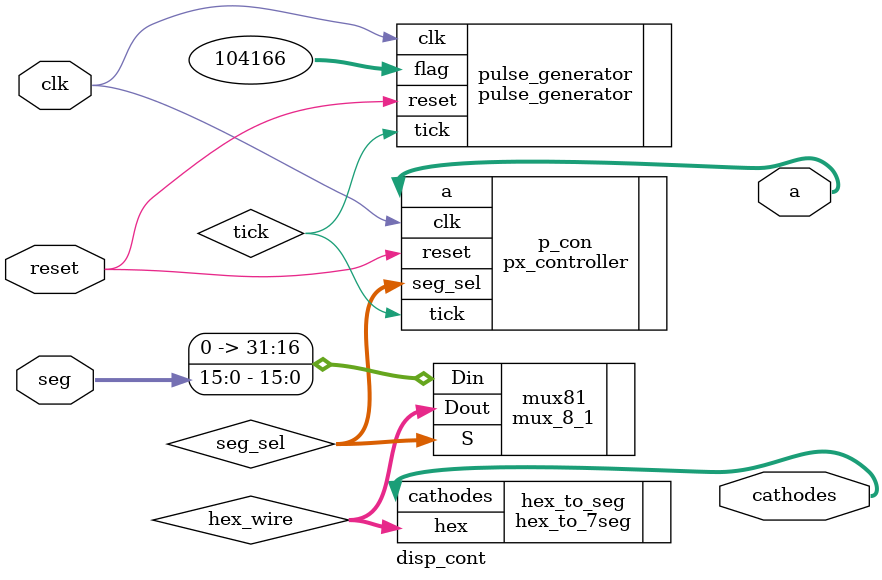
<source format=v>
/*****************************************************
 * File Name: disp_cont.v
 * Project: Lab08 
 * Designer: Dong Jae Shin (014579836)
 * Email: djok0127@gmail.com
 * Rev. Date:  May 7, 2018
 *
 *
 * Purpose: This module is the top module for
 *          displaying the hex value on to the
 *          LED. This module makes the LED to turn
 *          on one by one that refreshes every 2.08ms
 *          and display the hex value converted on
 *          to the seven segment display.
 * 
 * Notes: The refresh rate is calculated by dividing 1
 *        by the frequency necessary(1/480hz).
 *        480Hz is calculated by multiplying 60Hz with 8,
 *        because there are 8 7-segment displays
 *        in total. Therefore, 480Hz will give
 *        scanned display of 60Hz.
 *****************************************************/
`timescale 1ns / 1ps
module disp_cont(
    input clk,
    input reset,
    input  [15:0] seg,
    output  [7:0] a,
    output  [6:0] cathodes
    );
     
    //******************
    // wire declaration.
    //******************
    wire       clk_wire_1;
    wire [2:0] seg_sel;
    wire [3:0] hex_wire;
    wire 		tick;
	 

	
    //******************************************************************
    // initialization of the modules and putting them together into one.
    //****************************************************************** 
    pulse_generator pulse_generator(.clk(clk),			// Input
												.reset(reset),		// Input
												.flag(104_166),	// Input
												.tick(tick)			// Output
												);		
     
    px_controller p_con( .clk(clk),  			// Input
                                 .reset(reset),       // Input
								 .tick(tick),			// Input
                                 .a(a),               // Output
                                 .seg_sel(seg_sel)    // Output
											);
  
    mux_8_1             mux81( .S(seg_sel),         // Input  
                                 .Din({16'b0,seg}),           // Input  
                                 .Dout(hex_wire)      // Output 
                               );
  
    hex_to_7seg      hex_to_seg( .hex(hex_wire),   	// Input
                                 .cathodes(cathodes)  // Output
                               );

endmodule

</source>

-------------------------

**Instructions to follow:** Each entry above is to be duplicated exactly, and its pictures omitted.

**Response for this exercise:**
<source format=v>
/*****************************************************
 * File Name: disp_cont.v
 * Project: Lab08 
 * Designer: Dong Jae Shin (014579836)
 * Email: djok0127@gmail.com
 * Rev. Date:  May 7, 2018
 *
 *
 * Purpose: This module is the top module for
 *          displaying the hex value on to the
 *          LED. This module makes the LED to turn
 *          on one by one that refreshes every 2.08ms
 *          and display the hex value converted on
 *          to the seven segment display.
 * 
 * Notes: The refresh rate is calculated by dividing 1
 *        by the frequency necessary(1/480hz).
 *        480Hz is calculated by multiplying 60Hz with 8,
 *        because there are 8 7-segment displays
 *        in total. Therefore, 480Hz will give
 *        scanned display of 60Hz.
 *****************************************************/
`timescale 1ns / 1ps
module disp_cont(
    input clk,
    input reset,
    input  [15:0] seg,
    output  [7:0] a,
    output  [6:0] cathodes
    );
     
    //******************
    // wire declaration.
    //******************
    wire       clk_wire_1;
    wire [2:0] seg_sel;
    wire [3:0] hex_wire;
    wire 		tick;
	 

	
    //******************************************************************
    // initialization of the modules and putting them together into one.
    //****************************************************************** 
    pulse_generator pulse_generator(.clk(clk),			// Input
												.reset(reset),		// Input
												.flag(104_166),	// Input
												.tick(tick)			// Output
												);		
     
    px_controller p_con( .clk(clk),  			// Input
                                 .reset(reset),       // Input
								 .tick(tick),			// Input
                                 .a(a),               // Output
                                 .seg_sel(seg_sel)    // Output
											);
  
    mux_8_1             mux81( .S(seg_sel),         // Input  
                                 .Din({16'b0,seg}),           // Input  
                                 .Dout(hex_wire)      // Output 
                               );
  
    hex_to_7seg      hex_to_seg( .hex(hex_wire),   	// Input
                                 .cathodes(cathodes)  // Output
                               );

endmodule

</source>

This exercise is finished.